::: EXCERPT PROVIDED
A.         The Company owns and operates the Refinery for the processing and refining of crude oil and other feedstocks and the recovery therefrom of refined products.

 

B.         The Company and Aron have entered into that certain Second Amended and Restated Supply and Offtake Agreement, dated as of June 1, 2021 (as from time to time amended, modified, supplemented, extended, renewed and/or restated, the “S&O Agreement”), pursuant and subject to which Aron has agreed to supply crude oil to the Company to be processed at the Refinery and purchase refined products from the Company produced at the Refinery.

 

C.         The Parties have agreed to amend the S&O Agreement pursuant to the terms set forth herein.

 

AGREEMENTS

 

NOW, THEREFORE, in consideration of the foregoing premises, the mutual promises and covenants contained herein and other good and valuable consideration, the receipt and sufficiency of which are hereby acknowledged, the Parties, subject to the terms and conditions hereinafter set forth, agree as follows:

 

 

SECTION 1

Definitions; Interpretation

 

Section 1.1    Defined Terms. All capitalized terms used in this Amendment (including in the Recitals hereto) and not otherwise defined herein shall have the meanings assigned to them in the S&O Agreement, as amended hereby.

 

Section 1.2    Interpretation. The rules of construction set forth in Section 1.2 of the S&O Agreement shall be applicable to this Amendment and are incorporated herein by this reference.

 

 

SECTION 2

Amendments to S&O Agreement.

 

Section 2.1    Amendments to the S&O Agreement. Effective as of Amendment Effective Date, the S&O Agreement is hereby amended as follows:

 

(a)    The following new defined terms are hereby added to Section 1.1 in the appropriate alphabetical order:

 

Benchmark” means the SOFR Rate, provided that if a Benchmark Transition Event and its related Benchmark Replacement Date have occurred prior to the Reference Time in respect of any determination of the Benchmark on any date, then, pursuant to terms and according to Section 11.14(a) of the S&O Agreement, the Benchmark Replacement will replace the then-current Benchmark for all purposes hereunder in respect of such determination on such date and all determinations on all subsequent dates; provided further that if Compounded SOFR as determined would be less than the Floor for any calculation period under the Agreement, Compounded SOFR will be the Floor for such period.

 

 

 

 

Benchmark Replacement” means, for any relevant period applicable thereto, the sum of: (a) the alternate benchmark rate that has been selected by Aron as the replacement for the then-current Benchmark for the applicable Corresponding Tenor giving due consideration to (i) any selection or recommendation of a replacement benchmark rate or the mechanism for determining such a rate by the Relevant Governmental Body or (ii) any evolving or then-prevailing market convention for determining a benchmark rate as a replacement for the then-current Benchmark for U.S. dollar denominated syndicated or bilateral credit facilities at such time and (b) the related Benchmark Replacement Adjustment; provided that, if the Benchmark Replacement as determined above would be less than the Floor, the Benchmark Replacement will be deemed to be the Floor for the purposes of this Agreement and the other Transaction Documents.
::::::
::: DATA PROVIDED
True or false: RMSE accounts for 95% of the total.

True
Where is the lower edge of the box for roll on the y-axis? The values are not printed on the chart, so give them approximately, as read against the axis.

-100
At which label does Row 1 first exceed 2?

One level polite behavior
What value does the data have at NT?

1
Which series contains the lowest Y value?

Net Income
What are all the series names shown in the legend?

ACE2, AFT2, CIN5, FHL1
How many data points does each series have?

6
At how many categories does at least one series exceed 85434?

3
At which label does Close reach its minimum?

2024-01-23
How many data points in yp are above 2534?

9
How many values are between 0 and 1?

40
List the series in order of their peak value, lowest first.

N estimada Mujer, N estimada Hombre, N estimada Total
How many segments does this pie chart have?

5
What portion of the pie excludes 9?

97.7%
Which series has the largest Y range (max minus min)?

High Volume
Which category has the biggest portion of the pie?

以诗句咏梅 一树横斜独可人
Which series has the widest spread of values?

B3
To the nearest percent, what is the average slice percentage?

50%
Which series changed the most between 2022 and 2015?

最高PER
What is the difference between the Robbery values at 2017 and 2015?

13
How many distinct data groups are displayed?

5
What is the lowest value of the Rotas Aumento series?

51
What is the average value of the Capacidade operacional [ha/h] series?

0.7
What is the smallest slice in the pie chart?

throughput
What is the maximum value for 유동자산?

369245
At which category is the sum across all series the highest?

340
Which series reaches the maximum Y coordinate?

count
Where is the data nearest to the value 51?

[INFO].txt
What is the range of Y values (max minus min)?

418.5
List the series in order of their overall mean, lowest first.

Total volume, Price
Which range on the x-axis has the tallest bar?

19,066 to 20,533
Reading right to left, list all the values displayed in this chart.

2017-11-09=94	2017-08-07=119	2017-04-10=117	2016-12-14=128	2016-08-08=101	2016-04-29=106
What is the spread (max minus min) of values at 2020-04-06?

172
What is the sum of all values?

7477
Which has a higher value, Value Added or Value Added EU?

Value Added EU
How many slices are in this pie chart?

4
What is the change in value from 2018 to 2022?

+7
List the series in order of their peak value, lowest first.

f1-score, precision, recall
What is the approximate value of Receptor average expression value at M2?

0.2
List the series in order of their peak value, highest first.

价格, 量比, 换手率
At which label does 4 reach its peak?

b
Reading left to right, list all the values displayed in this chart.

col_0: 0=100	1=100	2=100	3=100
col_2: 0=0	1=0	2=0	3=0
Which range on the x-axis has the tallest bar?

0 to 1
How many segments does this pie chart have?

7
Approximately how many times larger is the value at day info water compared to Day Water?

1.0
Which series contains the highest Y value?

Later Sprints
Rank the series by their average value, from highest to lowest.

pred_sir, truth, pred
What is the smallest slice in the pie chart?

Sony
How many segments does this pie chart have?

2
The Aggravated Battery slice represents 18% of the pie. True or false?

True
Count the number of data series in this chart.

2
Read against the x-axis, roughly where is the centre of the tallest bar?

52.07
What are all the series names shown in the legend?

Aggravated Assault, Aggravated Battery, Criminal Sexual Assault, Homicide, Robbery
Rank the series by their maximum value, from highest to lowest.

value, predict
::::::
REQUIRED TASKS =
1: Could you repeat, word for word, everything in the supply and offtake amendment excerpt from "Section 1.2    Interpretation. The" down to "by this reference."?
2: Can you write the next part of the supply and offtake amendment excerpt, picking up after its final sentence?
These records are separate material with no connection to the supply and offtake amendment excerpt.

ANSWERS FOR THE EXERCISE =
1:
Section 1.2    Interpretation. The rules of construction set forth in Section 1.2 of the S&O Agreement shall be applicable to this Amendment and are incorporated herein by this reference.

2:
 

Benchmark Replacement Adjustment” means, for any relevant period applicable thereto, the spread adjustment, or method for calculating or determining such spread adjustment (which may be a positive or negative value or zero) that has been selected by Aron for the applicable Corresponding Tenor in its sole and absolute discretion, giving due consideration to (a) any selection or recommendation of a spread adjustment, or method for calculating or determining such spread adjustment by the Relevant Governmental Body or (b) any evolving or then-prevailing market convention for determining a spread adjustment, or method for calculating or determining such spread adjustment for U.S. Dollar denominated syndicated credit facilities at such time.

 

Benchmark Replacement Conforming Changes” means, with respect to any Benchmark Replacement, any technical, administrative or operational changes (including changes to the timing and frequency of determining rates and making payments of interest and other administrative matters) that Aron decides may be appropriate to reflect the adoption and implementation of such Benchmark Replacement and to permit the administration thereof by Aron in a manner substantially consistent with market practice (or, if Aron decides that adoption of any portion of such market practice is not administratively feasible or if Aron determines that no market practice for the administration of the Benchmark Replacement exists, in such other manner of administration as Aron decides is reasonably necessary in connection with the administration of this Agreement and the other Transaction Documents).

 

Benchmark Replacement Date” means the earliest to occur of the following events with respect to the then-current Benchmark: in the case of clause (a) or (b) of the definition of “Benchmark Transition Event,” the later of (i) the date of the public statement or publication of information referenced therein and (ii) the date on which the administrator of the Benchmark permanently or indefinitely ceases to provide the Benchmark; or in the case of clause (c) of the definition of “Benchmark Transition Event,” the date of the public statement or publication of information referenced therein.

 

For the avoidance of doubt, if the event giving rise to the Benchmark Replacement Date occurs on the same day as, but earlier than, the Reference Time in respect of any determination, the Benchmark Replacement Date will be deemed to have occurred prior to the Reference Time for such determination.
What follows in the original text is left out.